CSGO Lotto Owners Get Stern Warning in Skins Gambling Case

Counter-Strike Global Offensive Court Case

Cassell and Martin ran a website for gambling virtual weapons, called skins on CSGO.

The YouTubers involved in the CS:GO skins gambling site escaped meaningful punishment in their trials. The pair, who ran a site which allowed underage players to gamble for virtual weapons for Counter-Strike: Global Offensive, did not receive jail time, probation, or even fines.

Thomas “Syndicate” Cassell and Trevor “TmarTn” Martin were accused of using their YouTube channels to promote their gambling site against the YouTube terms and conditions. Worse, Cassell and Martin stood accused of allowing children as young as 13 to gamble on the outcome of 50/50 coin tosses, which determined who won “skins” — weapons which could be used on CSGO.

To convince others to use their website, CSGO Lotto, Syndicate and TmarTn pretended to be average gamblers on the site. With video advertisements like “How to make $13,000 in 5 minutes!”, their YouTube channels were popular with viewers. Because Cassell and Martin could change the parameters of the bets through their interface, the $13,000 they won was not a real depiction of CSGO Lotto.

YouTube Advertisements for CSGO Lotto

At no point during their videos did either let on like they were affiated with the site, much less note that they were owners. YouTube’s terms and conditions require advertisers to reveal their connection to the product they are selling. Cassell and Martin’s YouTube channels were taken down by YouTube months ago, due to violations.
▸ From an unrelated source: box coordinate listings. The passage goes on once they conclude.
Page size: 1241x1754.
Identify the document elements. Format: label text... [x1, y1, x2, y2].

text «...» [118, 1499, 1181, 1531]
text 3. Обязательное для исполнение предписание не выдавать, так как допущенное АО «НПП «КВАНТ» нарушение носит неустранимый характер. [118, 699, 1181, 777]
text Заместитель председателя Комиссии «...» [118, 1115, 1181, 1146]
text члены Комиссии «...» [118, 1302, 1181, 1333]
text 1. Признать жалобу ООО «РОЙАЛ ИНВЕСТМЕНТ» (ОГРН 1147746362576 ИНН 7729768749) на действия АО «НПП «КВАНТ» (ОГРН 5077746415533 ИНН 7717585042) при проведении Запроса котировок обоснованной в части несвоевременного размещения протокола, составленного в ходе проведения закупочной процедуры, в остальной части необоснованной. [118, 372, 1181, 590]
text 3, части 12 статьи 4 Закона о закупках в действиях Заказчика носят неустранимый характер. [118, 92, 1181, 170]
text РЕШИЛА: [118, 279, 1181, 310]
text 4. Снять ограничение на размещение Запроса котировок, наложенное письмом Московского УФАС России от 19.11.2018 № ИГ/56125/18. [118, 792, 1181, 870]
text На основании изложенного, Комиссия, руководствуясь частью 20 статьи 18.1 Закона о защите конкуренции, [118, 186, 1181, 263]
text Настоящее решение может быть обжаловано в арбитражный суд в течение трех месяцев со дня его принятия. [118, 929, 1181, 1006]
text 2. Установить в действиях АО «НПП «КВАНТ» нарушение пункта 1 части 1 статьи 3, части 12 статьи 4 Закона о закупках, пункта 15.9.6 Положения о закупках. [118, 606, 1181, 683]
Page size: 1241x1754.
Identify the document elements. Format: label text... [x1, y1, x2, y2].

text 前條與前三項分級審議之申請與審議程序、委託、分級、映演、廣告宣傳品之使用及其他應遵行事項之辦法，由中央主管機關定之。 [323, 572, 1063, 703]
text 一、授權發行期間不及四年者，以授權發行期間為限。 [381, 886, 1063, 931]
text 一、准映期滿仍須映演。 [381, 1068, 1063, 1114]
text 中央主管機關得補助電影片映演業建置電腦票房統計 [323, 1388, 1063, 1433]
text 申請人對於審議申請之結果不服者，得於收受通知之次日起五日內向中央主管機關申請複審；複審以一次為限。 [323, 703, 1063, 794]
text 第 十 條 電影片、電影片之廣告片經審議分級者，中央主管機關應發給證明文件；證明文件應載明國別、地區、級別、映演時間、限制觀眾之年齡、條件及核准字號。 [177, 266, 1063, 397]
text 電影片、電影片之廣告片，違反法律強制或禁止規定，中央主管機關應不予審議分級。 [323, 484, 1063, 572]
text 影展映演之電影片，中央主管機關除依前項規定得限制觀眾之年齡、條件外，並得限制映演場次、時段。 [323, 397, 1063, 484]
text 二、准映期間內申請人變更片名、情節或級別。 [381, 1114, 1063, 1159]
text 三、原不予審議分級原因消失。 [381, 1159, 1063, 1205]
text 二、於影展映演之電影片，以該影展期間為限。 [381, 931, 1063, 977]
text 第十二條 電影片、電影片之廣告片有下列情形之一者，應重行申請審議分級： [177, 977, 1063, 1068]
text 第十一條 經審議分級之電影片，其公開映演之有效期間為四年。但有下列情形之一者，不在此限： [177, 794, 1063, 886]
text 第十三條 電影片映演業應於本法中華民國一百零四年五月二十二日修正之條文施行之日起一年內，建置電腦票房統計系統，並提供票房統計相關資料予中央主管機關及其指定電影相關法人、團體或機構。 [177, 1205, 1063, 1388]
The two also paid other “gaming influencers” to promote CSGO Lotto through their social media circles. Those influencers were paid between $2,5000 and $55,000 to promote the site, while their contracts prohibited them from saying anything negative about CSGO Lotto.

FTC Investigation of Cassell and Martin

When it was revealed that the two were promoting their site through YouTube, the Federal Trade Commission got involved in the investigation. It was thought the FTC might bring down large fines to serve as an example to others who might do the same.

Instead, the FTC ruled that the two should “clearly and conspicuously disclose any material connections with an endorser or between an endorser and any promoted product or service”. That stern warning from the FTC appears to be the sum total of the legal consequences.

Of course, however much the loss of their YouTube channels cost the men, the charges they ran a website which allowed underage gambling were more serious than whatever rules the two broke on YouTube. It does not appear the two face any further criminal charges, at least at this time. Some speculated they might face charges of promoting illegal gambling or even promoting illegal gambling to underage children. That does not so far appear to be a danger.

Valve Lawsuit by CSGO Parents

The chance remains that parents of underage gamers might sue Thomas Cassell and Trevor Martin. Some parents realized that their children had maxed out their credit cards on skins-gambling sites. Those parents sued Valve, the owner of Steam, where CS:GO is played by the most people.

The lawsuit stated that Valve was at fault because it “knowingly allowed, supported, and/or sponsored illegal gambling by allowing millions of Americans to link their individual Steam accounts to third-party websites”.

Later that year, Valve began sending cease-and-desist letters to skins-gambling sites for CS:GO.

It is possible, though, that the parents and their lawyers prefer to sue Valve, because it operates a massively profitable gaming community. As it stands, the fact that CS:GO was not quite as popular as other skins-gambling sites might mean they fly under the radar, so to speak.

FTC Sends Letters to Social Media Influencers

As a further response, the FTC sent 21 letters to social media influencers who promote skin-gambling sites to clearly idetify their monetary connection to those sites. Presumably, if those social media influencers do not remedy the situation, the FTC would come down hard on them.

FIFA Coin Scandal in the UK

Those looking for a contrast should examine a similar case in the United Kingdom. There, Craig “Nepenthez” Douglas and Dylan Ridgy were accused of violating the UK Gambling Act by promoting their FIFA coins site through YouTube and other social media sites.

In that case, Dylan Rigby had to pay a £174,000 fine, while Craig Douglas paid a £91,000 fine. In the case of Rigby and Douglas, neither man had to face jail time in the United Kingdom.